The August 30 primary ballot will have us all voting on an amendment to abate taxes on solar. It will be amendment 4 and it's a very good thing. It will lower the cost of energy.

On the other hand, the utility backed initiative - which they call consumers for Smart solar and we call it Sham solar - will be on the November ballot. Vote NO in November!

4 comments:

Anonymous said...

Local newspapers have a "special relationship" with electric utilities. The reason is simple. Growth is good for profits and for individual wealth creation, it is good for advertising revenue, and in the United States wealth is agnostic about consequences. External factors are assigned to the periphery of concern. The Miami Herald failed to report or only lightly reported on the real problems in the Turkey Point cooling canal system, over a period of decades. It scarcely reported at all on the state's failure to regulate FPL or the significant opposition by activists.

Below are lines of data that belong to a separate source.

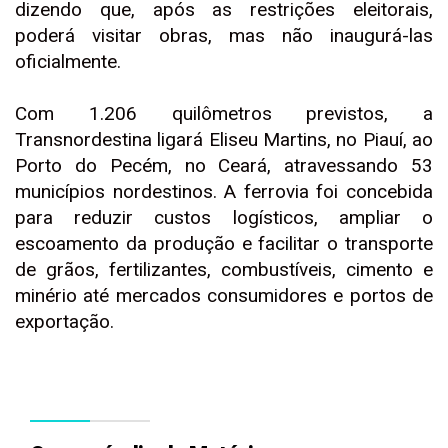
dizendo que, após as restrições eleitorais,
poderá visitar obras, mas não inaugurá-las
oficialmente.
Com 1.206 quilômetros previstos, a
Transnordestina ligará Eliseu Martins, no Piauí, ao
Porto do Pecém, no Ceará, atravessando 53
municípios nordestinos. A ferrovia foi concebida
para reduzir custos logísticos, ampliar o
escoamento da produção e facilitar o transporte
de grãos, fertilizantes, combustíveis, cimento e
minério até mercados consumidores e portos de
exportação.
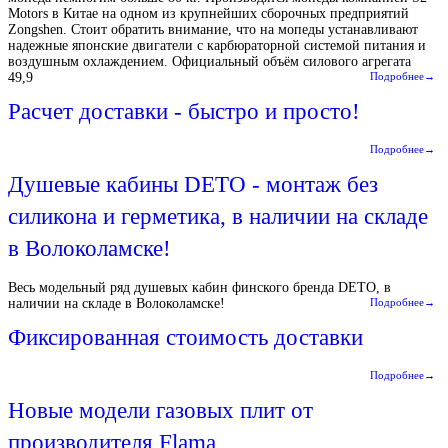
Motors в Китае на одном из крупнейших сборочных предприятий
Zongshen. Стоит обратить внимание, что на мопеды устанавливают
надежные японские двигатели с карбюраторной системой питания и
воздушным охлаждением. Официальный объём силового агрегата
49,9
Подробнее→
Расчет доставки - быстро и просто!
Подробнее→
Душевые кабины DETO - монтаж без
силикона и герметика, в наличии на складе
в Волоколамске!
Весь модельный ряд душевых кабин финского бренда DETO, в
наличии на складе в Волоколамске!
Подробнее→
Фиксированная стоимость доставки
Подробнее→
Новые модели газовых плит от
производителя Flama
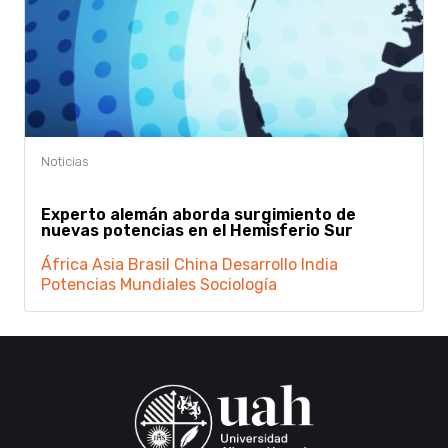
Experto alemán aborda surgimiento de
nuevas potencias en el Hemisferio Sur
África
Asia
Brasil
China
Desarrollo
India
Potencias Mundiales
Sociología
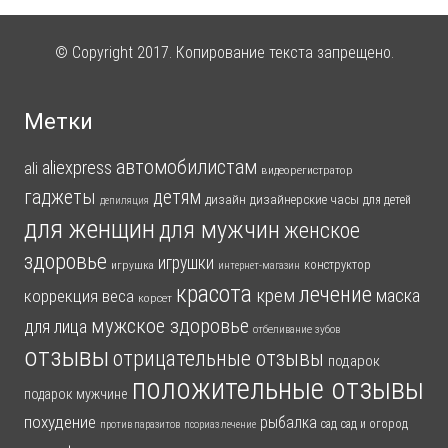
© Copyright 2017. Копирование текста запрещено.
Метки
автомобилистам
aliexpress
ali
видеорегистратор
гаджеты
детям
дизайн
дизайнерские часы
для детей
депиляция
для женщин
для мужчин
женское
здоровье
игрушки
конструктор
игрушка
интернет-магазин
красота
лечение
крем
маска
коррекция веса
корсет
мужское здоровье
для лица
отбеливание зубов
отзывы
отрицательные отзывы
подарок
положительные отзывы
подарок мужчине
похудение
рыбалка
сад
сад и огород
против паразитов
псориаз лечение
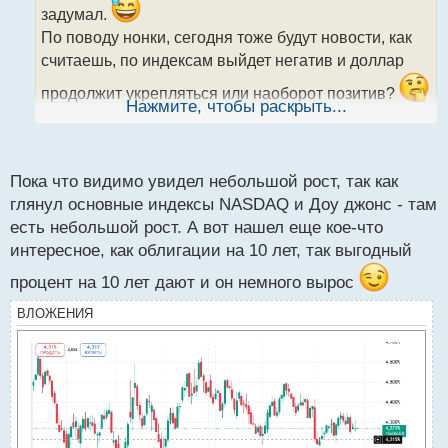
и
задумал.
т
По поводу нонки, сегодня тоже будут новости, как
а
считаешь, по индексам выйдет негатив и доллар
н
н
продолжит укрепляться или наоборот позитив?
ы
Нажмите, чтобы раскрыть...
й
п
о
с
Пока что видимо увидел небольшой рост, так как
т
глянул основные индексы NASDAQ и Доу джонс - там
есть небольшой рост. А вот нашел еще кое-что
интересное, как облигации на 10 лет, так выгодный
процент на 10 лет дают и он немного вырос
ВЛОЖЕНИЯ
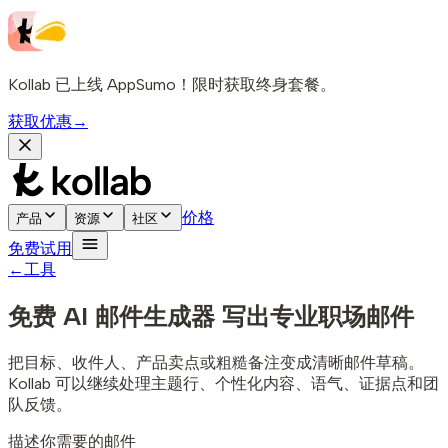
Kollab 已上线 AppSumo！限时获取终身套餐。
获取优惠
→
价格
产品
资源
社区
免费试用
←
工具
免费 AI 邮件生成器
写出专业职场邮件
把目标、收件人、产品卖点或粗糙备注变成清晰邮件草稿。
Kollab 可以继续处理主题行、个性化内容、语气、证据点和团
队反馈。
描述你需要的邮件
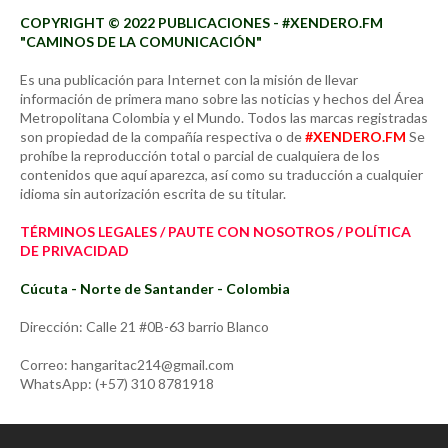
COPYRIGHT © 2022 PUBLICACIONES - #XENDERO.FM
"CAMINOS DE LA COMUNICACIÓN"
Es una publicación para Internet con la misión de llevar
información de primera mano sobre las noticias y hechos del Área
Metropolitana Colombia y el Mundo. Todos las marcas registradas
son propiedad de la compañía respectiva o de
#XENDERO.FM
Se
prohíbe la reproducción total o parcial de cualquiera de los
contenidos que aquí aparezca, así como su traducción a cualquier
idioma sin autorización escrita de su titular.
TÉRMINOS LEGALES / PAUTE CON NOSOTROS / POLÍTICA
DE PRIVACIDAD
Cúcuta - Norte de Santander - Colombia
Dirección: Calle 21 #0B-63 barrio Blanco
Correo: hangaritac214@gmail.com
WhatsApp: (+57) 310 8781918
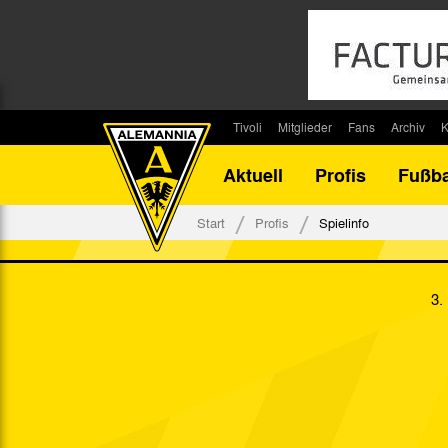
Tivoli
Mitglieder
Fans
Archiv
K
Stadion
Mitglied werden
Fan-Infos
Saisonar
Aktuell
Profis
Fußba
Stadiontouren
Downloads
Fanbeauftragte
Bilanz G
Stadionsprecher
Kontakt
Fanbeirat
Bilanz D
Start
Profis
Spielinfo
Anreise
Fan-Klubs
Vereins-H
Tickets
Fanprojekt
Tivoli-His
3.
Veranstaltungen
Ahnentaf
Team Tivoli
Akkreditierungen
Stadionordnung
Stadiongaststätte Klömpchensklub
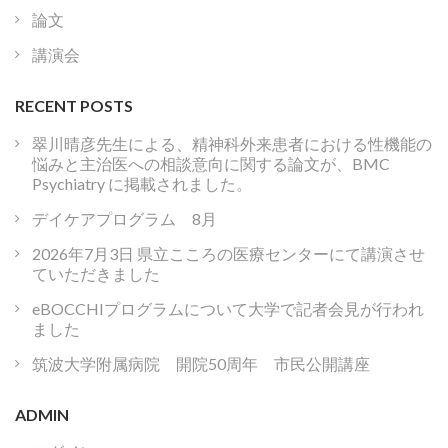
論文
講演会
RECENT POSTS
翠川晴彦先生による、精神科外来患者における性機能の
悩みと主治医への相談意向に関する論文が、BMC
Psychiatry に掲載されました。
デイケアプログラム 8月
2026年7月3日 県立こころの医療センターにて講演させ
ていただきました
eBOCCHIプログラムについて大学で記者会見が行われ
ました
筑波大学附属病院 開院50周年 市民公開講座
ADMIN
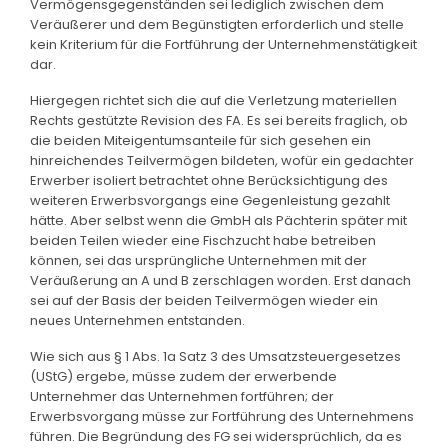
Vermögensgegenständen sei lediglich zwischen dem
Veräußerer und dem Begünstigten erforderlich und stelle
kein Kriterium für die Fortführung der Unternehmenstätigkeit
dar.
Hiergegen richtet sich die auf die Verletzung materiellen
Rechts gestützte Revision des FA. Es sei bereits fraglich, ob
die beiden Miteigentumsanteile für sich gesehen ein
hinreichendes Teilvermögen bildeten, wofür ein gedachter
Erwerber isoliert betrachtet ohne Berücksichtigung des
weiteren Erwerbsvorgangs eine Gegenleistung gezahlt
hätte. Aber selbst wenn die GmbH als Pächterin später mit
beiden Teilen wieder eine Fischzucht habe betreiben
können, sei das ursprüngliche Unternehmen mit der
Veräußerung an A und B zerschlagen worden. Erst danach
sei auf der Basis der beiden Teilvermögen wieder ein
neues Unternehmen entstanden.
Wie sich aus § 1 Abs. 1a Satz 3 des Umsatzsteuergesetzes
(UStG) ergebe, müsse zudem der erwerbende
Unternehmer das Unternehmen fortführen; der
Erwerbsvorgang müsse zur Fortführung des Unternehmens
führen. Die Begründung des FG sei widersprüchlich, da es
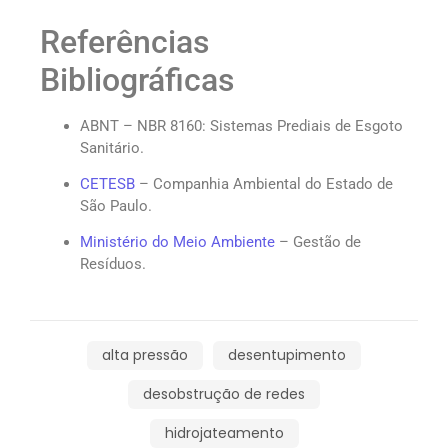
Referências
Bibliográficas
ABNT – NBR 8160: Sistemas Prediais de Esgoto
Sanitário.
CETESB
– Companhia Ambiental do Estado de
São Paulo.
Ministério do Meio Ambiente
– Gestão de
Resíduos.
alta pressão
desentupimento
desobstrução de redes
hidrojateamento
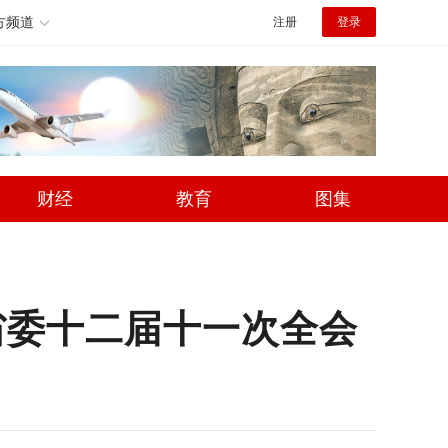
方频道
注册
登录
财经
教育
图集
省委十二届十一次全会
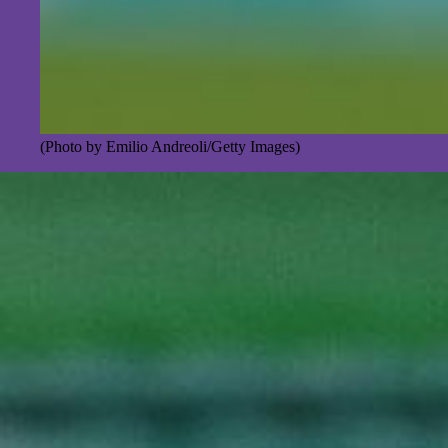
(Photo by Emilio Andreoli/Getty Images)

What if the Miami Herald HAD reported the facts, highlighting those facts for ratepayers? For one, the publishers and the executive editors would have been shunned. Castigated. Uninvited from cool parties. Advertisers would threaten withdrawal. It wouldn't be good for careers. The problem of course is that readers are abandoning the Herald in droves. More people read your blog than the Herald, at least where it comes to stories of importance.

Marshmaid said...

The sham solar amendment, put forth by "Consumers for Smart Solar" and on this November's ballot, cost FPL and its cohorts over $7M of our ratepayer dollars, does nothing new except to put existing state regs in the constitution (our right to buy or lease solar panels for our own electricity), and successfully confused over 800,000 Florida voters into signing their petition when they thought they were signing the Floridians For Solar Choice ballot petition. Some signature gatherers even used #flsolarchoice logos while being paid up to $8 per signature. We have never seen such bad faith and fraud in action, even from FPL or its PR firms. Now the #miamiherald is one of them.
Please go to www.flsolarchoice.org, download the real petition, sign it and mail it in. If approved by voters, it will allow us to buy solar electricity from others besides the big utilities with no up front cost. That is what we call choice!

Anonymous said...


Hopefully Rachel the Waterkeeper has a strong voice on that 'CEO Roundtable' (whatever that means...).

Anonymous said...

It's really interesting when one contemplates how things are run in South Florida, And there are still people worried about opening up to Cuba.
Crony capitalism against crony Communism, whats there not to like?